‘Homeland‘, the long-awaited series based on the novel by Fernando Aramburu, finally comes to HBO. After several delays due to the pandemic of coronavirus and after its successful time at the San Sebastian Festival, where its eight chapters were screened, the fiction created by Aitor Gabilondo arrives on the streaming service this Sunday, September 27. But in addition, the first chapter will also be open, a few days later on Telecinco.
HBO premieres the first two episodes of ‘Patria’ this Sunday. As confirmed by HBO Spain itself on its social networks, the first two chapters of the series that addresses the consequences of ETA terrorist violence Through the story of two families from a town in the Basque Country, they will arrive at the platform “throughout the 27th”.
That means that there will not be a specific time. With which, viewers will have to be aware of the arrival of ‘Patria’ to the streaming service.
After the release of the first two episodes, the next six will be released on a weekly basis. The episodes of ‘Patria’ will be released simultaneously in more than 60 countries. In Europe, the series will be available in the 21 territories in which HBO Europe operates. In Latin America, it will be broadcast in 40 countries through HBO and HBO Go.

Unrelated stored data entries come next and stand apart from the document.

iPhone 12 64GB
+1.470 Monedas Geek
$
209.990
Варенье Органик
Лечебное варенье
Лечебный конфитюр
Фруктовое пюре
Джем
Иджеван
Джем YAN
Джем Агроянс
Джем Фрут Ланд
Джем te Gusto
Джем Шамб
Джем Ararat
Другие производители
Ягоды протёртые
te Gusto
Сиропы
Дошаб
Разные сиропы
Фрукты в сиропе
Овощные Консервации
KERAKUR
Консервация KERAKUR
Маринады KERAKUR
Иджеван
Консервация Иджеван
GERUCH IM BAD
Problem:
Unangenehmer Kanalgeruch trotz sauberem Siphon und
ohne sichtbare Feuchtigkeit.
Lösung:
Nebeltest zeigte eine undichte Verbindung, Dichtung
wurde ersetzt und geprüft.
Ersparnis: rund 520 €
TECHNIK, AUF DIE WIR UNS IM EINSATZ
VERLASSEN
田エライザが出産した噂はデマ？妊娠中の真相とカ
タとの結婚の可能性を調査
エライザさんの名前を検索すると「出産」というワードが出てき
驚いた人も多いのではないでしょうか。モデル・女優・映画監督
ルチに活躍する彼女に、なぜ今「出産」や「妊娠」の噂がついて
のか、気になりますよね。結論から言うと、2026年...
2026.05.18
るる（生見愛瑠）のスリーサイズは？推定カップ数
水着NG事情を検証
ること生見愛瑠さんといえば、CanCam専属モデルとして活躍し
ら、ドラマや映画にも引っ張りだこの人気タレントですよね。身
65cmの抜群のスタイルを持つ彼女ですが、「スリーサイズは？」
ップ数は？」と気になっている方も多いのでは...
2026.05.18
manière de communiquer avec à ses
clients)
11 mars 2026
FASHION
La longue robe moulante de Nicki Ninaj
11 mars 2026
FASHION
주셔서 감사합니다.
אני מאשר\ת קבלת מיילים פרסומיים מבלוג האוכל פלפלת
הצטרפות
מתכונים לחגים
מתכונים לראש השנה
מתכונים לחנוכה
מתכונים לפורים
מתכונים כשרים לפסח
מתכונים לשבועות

On the other hand, the series by Elena Irureta and Ane Gabarain It will also be broadcast on free-to-air television on Telecinco.
The appointment will be next Tuesday, September 29, at 11:00 p.m., and the broadcast of this first chapter will take place within the special ‘La noche de Patria’, which will also feature a documentary space in which, in keeping with the spirit of the series, the meeting of two relatives of ETA victims, a relative of a victim of LAGs and a former member of the repentant terrorist gang.
The narration of ‘Patria’ starts at the moment in which ETA has just announced the indefinite cessation of violence. It is then that Bittori, the widow of a businessman murdered by the terrorist gang, returns to her village determined to get the forgiveness of those who ended the life of their longed for Txato.
A story “exciting, intense and with many nuances” says Gabilondo who, in an interview with Europa Press asked the public to approach this story “without prejudice. “After so many years, so much has been said, so much has been written, we have seen so much … that I think a fiction before going through my head goes through the heart, and the heart has its own memory. This is precisely what this story is putting on the table, “he said.